When databases are too big to manage via a single server, responsibility for them is spread among multiple servers. There are numerous names for this strategy, or versions of it — all of them at least somewhat problematic. The most common terms include:
- (Shared-nothing) MPP (Massively Parallel Processing), often used to describe analytic DBMS. On the whole, these terms have worked pretty well, but they have issues even so. First, “MPP” means different things to different marketers. Second, most ostensibly “shared-nothing” systems aren’t really “shared-nothing.” They generally support at least storage arrays, if not storage-area networks (SANs); indeed, in a couple of cases (most notably EMC Greenplum), SAN support is prominent in their marketing message.
- (Horizontal) partitioning and/or data distribution. These have significant problems. “Partitioning” and “distribution” are easily confused with each other, not least because the term “partitioning” is used in different ways by different DBMS product vendors.
- Sharding, commonly used to describe scaled-out MySQL in Internet Request Processing use cases. This one has the advantage of being concise, but is beginning to mean two different things, in that it is used both when the data is REALLY in separate databases on different machines (i.e., the application has to explicitly reference the shard it wants to talk to) and also when the database is transparently distributed (e.g. via dbShards).

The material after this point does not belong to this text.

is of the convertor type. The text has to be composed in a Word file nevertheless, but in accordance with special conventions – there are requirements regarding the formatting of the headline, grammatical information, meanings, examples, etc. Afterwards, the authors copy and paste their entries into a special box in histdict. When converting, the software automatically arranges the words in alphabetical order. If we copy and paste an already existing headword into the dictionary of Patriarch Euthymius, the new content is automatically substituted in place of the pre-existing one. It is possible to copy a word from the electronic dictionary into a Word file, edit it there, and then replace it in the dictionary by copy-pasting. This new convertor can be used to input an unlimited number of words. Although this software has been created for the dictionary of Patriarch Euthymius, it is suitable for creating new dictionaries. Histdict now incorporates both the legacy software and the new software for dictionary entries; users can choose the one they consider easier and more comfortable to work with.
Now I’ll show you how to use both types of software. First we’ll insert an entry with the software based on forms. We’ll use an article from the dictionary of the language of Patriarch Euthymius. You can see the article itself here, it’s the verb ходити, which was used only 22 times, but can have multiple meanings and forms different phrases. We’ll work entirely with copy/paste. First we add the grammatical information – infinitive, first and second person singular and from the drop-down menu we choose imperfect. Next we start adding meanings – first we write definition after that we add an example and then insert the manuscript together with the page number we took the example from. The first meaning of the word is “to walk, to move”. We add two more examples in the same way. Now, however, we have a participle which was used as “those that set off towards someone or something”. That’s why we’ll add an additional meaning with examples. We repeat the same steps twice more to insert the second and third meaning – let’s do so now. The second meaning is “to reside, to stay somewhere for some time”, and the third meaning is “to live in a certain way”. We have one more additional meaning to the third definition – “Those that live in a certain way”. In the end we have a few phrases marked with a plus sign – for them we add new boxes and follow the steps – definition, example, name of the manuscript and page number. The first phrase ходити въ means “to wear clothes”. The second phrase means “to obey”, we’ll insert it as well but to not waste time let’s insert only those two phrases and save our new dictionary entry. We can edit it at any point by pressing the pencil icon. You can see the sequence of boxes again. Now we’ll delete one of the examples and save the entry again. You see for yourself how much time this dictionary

- Coherent caching and/or distributed shared memory, describing cases when data is in RAM. Besides being RAM-specific, these terms can be vague as to whether the same data is recopied onto different systems, or whether they are focused on letting (relatively) large in-memory data stores be spread across a cluster.
I plan to start using the term transparent sharding to denote a data management strategy in which data is assigned to multiple servers (or CPUs, cores, etc.), yet looks to programmers and applications as if it were managed by just one. Thus,
- dbShards and ScaleBase feature transparent sharding (this is the case which inspired me to introduce the term).

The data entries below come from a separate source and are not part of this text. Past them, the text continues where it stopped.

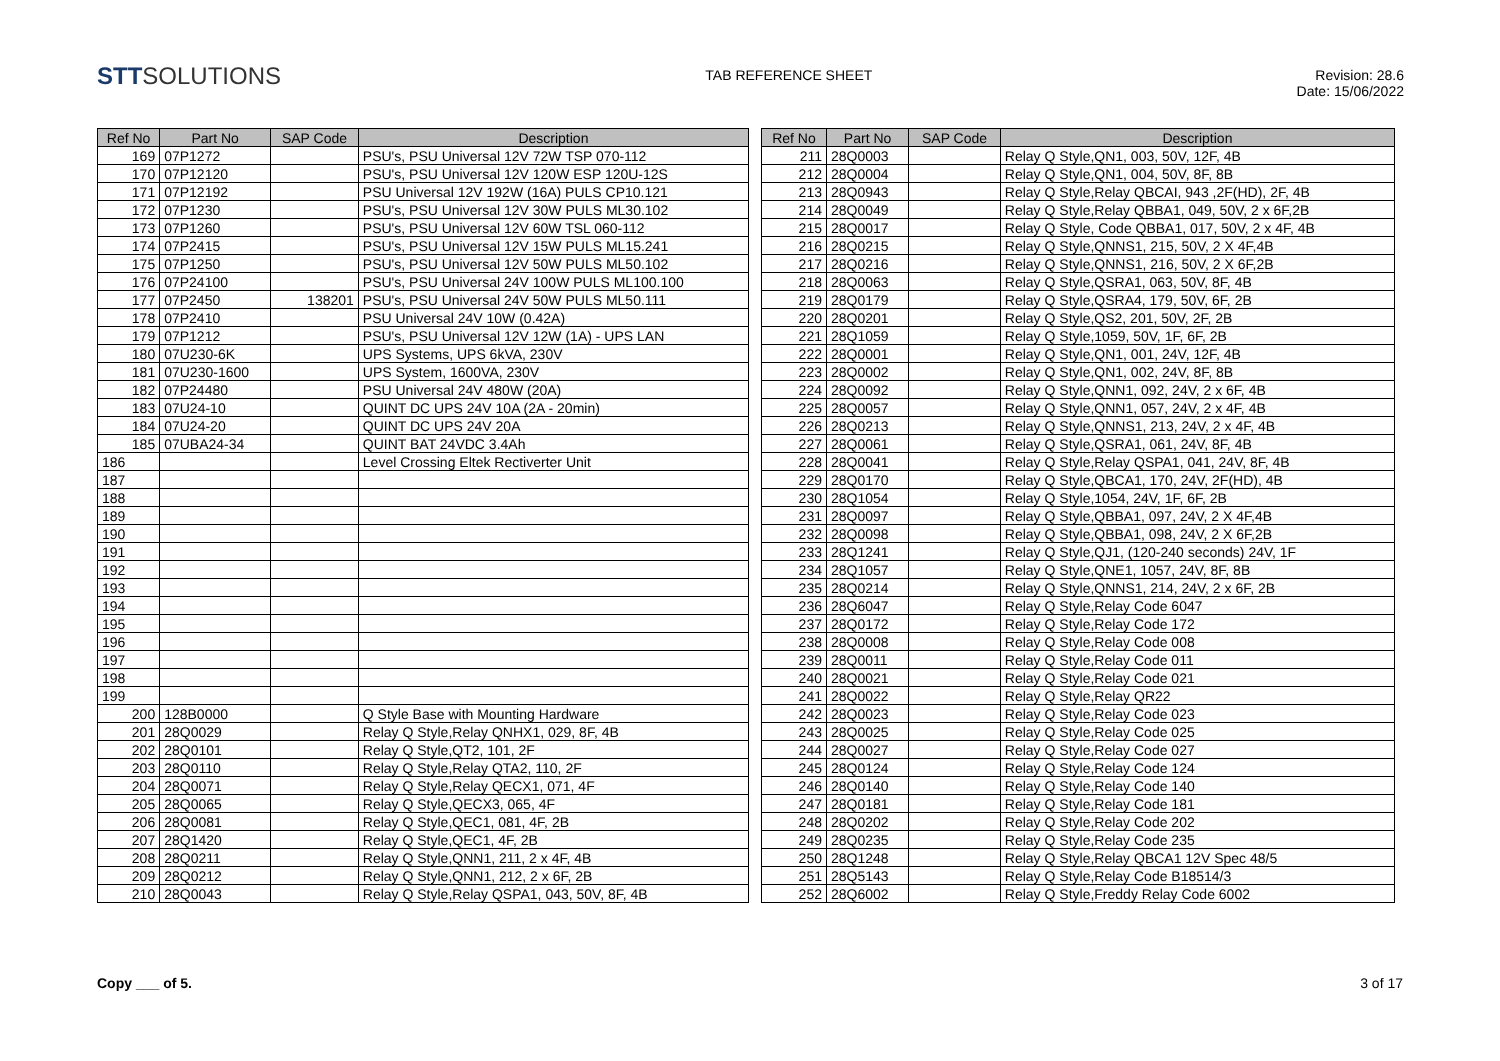STTSOLUTIONS
TAB REFERENCE SHEET Revision: 28.6
Date: 15/06/2022
| Ref No | Part No | SAP Code | Description |
| --- | --- | --- | --- |
| 169 | 07P1272 | | PSU's, PSU Universal 12V 72W TSP 070-112 |
| 170 | 07P12120 | | PSU's, PSU Universal 12V 120W ESP 120U-12S |
| 171 | 07P12192 | | PSU Universal 12V 192W (16A) PULS CP10.121 |
| 172 | 07P1230 | | PSU's, PSU Universal 12V 30W PULS ML30.102 |
| 173 | 07P1260 | | PSU's, PSU Universal 12V 60W TSL 060-112 |
| 174 | 07P2415 | | PSU's, PSU Universal 12V 15W PULS ML15.241 |
| 175 | 07P1250 | | PSU's, PSU Universal 12V 50W PULS ML50.102 |
| 176 | 07P24100 | | PSU's, PSU Universal 24V 100W PULS ML100.100 |
| 177 | 07P2450 | 138201 | PSU's, PSU Universal 24V 50W PULS ML50.111 |
| 178 | 07P2410 | | PSU Universal 24V 10W (0.42A) |
| 179 | 07P1212 | | PSU's, PSU Universal 12V 12W (1A) - UPS LAN |
| 180 | 07U230-6K | | UPS Systems, UPS 6kVA, 230V |
| 181 | 07U230-1600 | | UPS System, 1600VA, 230V |
| 182 | 07P24480 | | PSU Universal 24V 480W (20A) |
| 183 | 07U24-10 | | QUINT DC UPS 24V 10A (2A - 20min) |
| 184 | 07U24-20 | | QUINT DC UPS 24V 20A |
| 185 | 07UBA24-34 | | QUINT BAT 24VDC 3.4Ah |
| 186 | | | Level Crossing Eltek Rectiverter Unit |
| 187 | | | |
| 188 | | | |
| 189 | | | |
| 190 | | | |
| 191 | | | |
| 192 | | | |
| 193 | | | |
| 194 | | | |
| 195 | | | |
| 196 | | | |
| 197 | | | |
| 198 | | | |
| 199 | | | |
| 200 | 128B0000 | | Q Style Base with Mounting Hardware |
| 201 | 28Q0029 | | Relay Q Style,Relay QNHX1, 029, 8F, 4B |
| 202 | 28Q0101 | | Relay Q Style,QT2, 101, 2F |
| 203 | 28Q0110 | | Relay Q Style,Relay QTA2, 110, 2F |
| 204 | 28Q0071 | | Relay Q Style,Relay QECX1, 071, 4F |
| 205 | 28Q0065 | | Relay Q Style,QECX3, 065, 4F |
| 206 | 28Q0081 | | Relay Q Style,QEC1, 081, 4F, 2B |
| 207 | 28Q1420 | | Relay Q Style,QEC1, 4F, 2B |
| 208 | 28Q0211 | | Relay Q Style,QNN1, 211, 2 x 4F, 4B |
| 209 | 28Q0212 | | Relay Q Style,QNN1, 212, 2 x 6F, 2B |
| 210 | 28Q0043 | | Relay Q Style,Relay QSPA1, 043, 50V, 8F, 4B |
| Ref No | Part No | SAP Code | Description |
| --- | --- | --- | --- |
| 211 | 28Q0003 | | Relay Q Style,QN1, 003, 50V, 12F, 4B |
| 212 | 28Q0004 | | Relay Q Style,QN1, 004, 50V, 8F, 8B |
| 213 | 28Q0943 | | Relay Q Style,Relay QBCAI, 943 ,2F(HD), 2F, 4B |
| 214 | 28Q0049 | | Relay Q Style,Relay QBBA1, 049, 50V, 2 x 6F,2B |
| 215 | 28Q0017 | | Relay Q Style, Code QBBA1, 017, 50V, 2 x 4F, 4B |
| 216 | 28Q0215 | | Relay Q Style,QNNS1, 215, 50V, 2 X 4F,4B |
| 217 | 28Q0216 | | Relay Q Style,QNNS1, 216, 50V, 2 X 6F,2B |
| 218 | 28Q0063 | | Relay Q Style,QSRA1, 063, 50V, 8F, 4B |
| 219 | 28Q0179 | | Relay Q Style,QSRA4, 179, 50V, 6F, 2B |
| 220 | 28Q0201 | | Relay Q Style,QS2, 201, 50V, 2F, 2B |
| 221 | 28Q1059 | | Relay Q Style,1059, 50V, 1F, 6F, 2B |
| 222 | 28Q0001 | | Relay Q Style,QN1, 001, 24V, 12F, 4B |
| 223 | 28Q0002 | | Relay Q Style,QN1, 002, 24V, 8F, 8B |
| 224 | 28Q0092 | | Relay Q Style,QNN1, 092, 24V, 2 x 6F, 4B |
| 225 | 28Q0057 | | Relay Q Style,QNN1, 057, 24V, 2 x 4F, 4B |
| 226 | 28Q0213 | | Relay Q Style,QNNS1, 213, 24V, 2 x 4F, 4B |
| 227 | 28Q0061 | | Relay Q Style,QSRA1, 061, 24V, 8F, 4B |
| 228 | 28Q0041 | | Relay Q Style,Relay QSPA1, 041, 24V, 8F, 4B |
| 229 | 28Q0170 | | Relay Q Style,QBCA1, 170, 24V, 2F(HD), 4B |
| 230 | 28Q1054 | | Relay Q Style,1054, 24V, 1F, 6F, 2B |
| 231 | 28Q0097 | | Relay Q Style,QBBA1, 097, 24V, 2 X 4F,4B |
| 232 | 28Q0098 | | Relay Q Style,QBBA1, 098, 24V, 2 X 6F,2B |
| 233 | 28Q1241 | | Relay Q Style,QJ1, (120-240 seconds) 24V, 1F |
| 234 | 28Q1057 | | Relay Q Style,QNE1, 1057, 24V, 8F, 8B |
| 235 | 28Q0214 | | Relay Q Style,QNNS1, 214, 24V, 2 x 6F, 2B |
| 236 | 28Q6047 | | Relay Q Style,Relay Code 6047 |
| 237 | 28Q0172 | | Relay Q Style,Relay Code 172 |
| 238 | 28Q0008 | | Relay Q Style,Relay Code 008 |
| 239 | 28Q0011 | | Relay Q Style,Relay Code 011 |
| 240 | 28Q0021 | | Relay Q Style,Relay Code 021 |
| 241 | 28Q0022 | | Relay Q Style,Relay QR22 |
| 242 | 28Q0023 | | Relay Q Style,Relay Code 023 |
| 243 | 28Q0025 | | Relay Q Style,Relay Code 025 |
| 244 | 28Q0027 | | Relay Q Style,Relay Code 027 |
| 245 | 28Q0124 | | Relay Q Style,Relay Code 124 |
| 246 | 28Q0140 | | Relay Q Style,Relay Code 140 |
| 247 | 28Q0181 | | Relay Q Style,Relay Code 181 |
| 248 | 28Q0202 | | Relay Q Style,Relay Code 202 |
| 249 | 28Q0235 | | Relay Q Style,Relay Code 235 |
| 250 | 28Q1248 | | Relay Q Style,Relay QBCA1 12V Spec 48/5 |
| 251 | 28Q5143 | | Relay Q Style,Relay Code B18514/3 |
| 252 | 28Q6002 | | Relay Q Style,Freddy Relay Code 6002 |
Copy ___ of 5. 3 of 17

- Anything which has ever reasonably been called a “shared-nothing” MPP DBMS features transparent sharding.
- Memcached features transparent sharding. So, I imagine, do other caching systems I am less familiar with.
- Shared-disk DBMS do not feature transparent sharding, even if their query work can be scaled out across multiple servers. (But Oracle Exadata does, because of its server tier.)

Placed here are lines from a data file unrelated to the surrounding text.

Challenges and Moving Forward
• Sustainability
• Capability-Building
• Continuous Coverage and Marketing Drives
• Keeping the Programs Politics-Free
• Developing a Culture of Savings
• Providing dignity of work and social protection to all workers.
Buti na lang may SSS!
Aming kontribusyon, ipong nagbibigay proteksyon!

At the moment, I don’t see much benefit to introducing the term “transparent sharding” into discussions of analytic DBMS; rather, it’s targeted at the Internet Request Processing case. But as the terms “MPP” and “shared-nothing” get ever less useful, I could at some point change my mind.*
*One reason not to switch terms: “MPP” is marvelously concise.
What do you think of this terminology? Comments will be extremely welcome. But please be so kind as to recall one thing — no technology category definition can ever be perfect.